You’ve worked long and hard for the day when you would retire. You have avoided risky stocks and generally been conscientious about saving money. The good news is that you have saved enough to live comfortably and are at the point where it’s time to figure out how you want to structure your estate planning.
The 2017 federal estate tax exemption threshold is $5.49 million, which means an individual’s assets below this amount can be gifted tax free, but are taxed 40 percent if above this level. The threshold is adjusted yearly and is also subject to major changes with a new presidential administration.

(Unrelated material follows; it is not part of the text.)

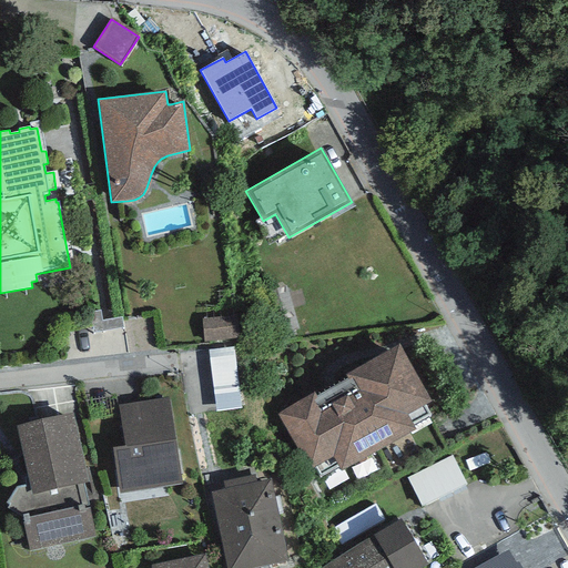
[(236,318),(203,322),(205,345),(239,342),(236,318)]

But even for estates worth less than this threshold, the smart move is to sit down with an attorney with experience in this area to figure out what will work best for your family.
Before that, however, you may want to think about your options. Here are the basic elements to consider even before you meet with an attorney. This will give a general idea of how it works.
A will is a written document that outlines how property and other assets will be distributed after your death. It can and should be updated whenever there are major changes in your life – a marriage, children, second marriage, etc. It’s low impact but can be quite specific.
A Living Trust
Trusts are a great way to leave assets to loved ones without having the expense and inconvenience of probate (a special court that distributes property after death). Probate can be particularly onerous if the estate is larger and more complex. Living trusts also avoids the limitations of certain guidelines that apply to passing along life insurance policies, adding beneficiaries to your retirement accounts and gifting assets before death.
There are, however, some drawbacks to creating a living trust. These take longer to create and require ongoing maintenance and funding – a living trust only controls those assets that have been placed in it. It’s also harder to amend or alter.
A Matter of Timing
Timing could be an issue for picking one over the other. For an example, a will may work best for a family that is younger and still growing, while a living trust would likely be better once folks are nearing or at retirement age and there will not be major fiscal changes in the years to come.
Whatever the decision, a lawyer can be most useful in the process. Find one that fits the bill for you and your family’s needs. Getting “your affairs in order” also means a lot less stress for those who are left behind. You’ve always kept your affairs in order, so you might as well continue do so up until your death.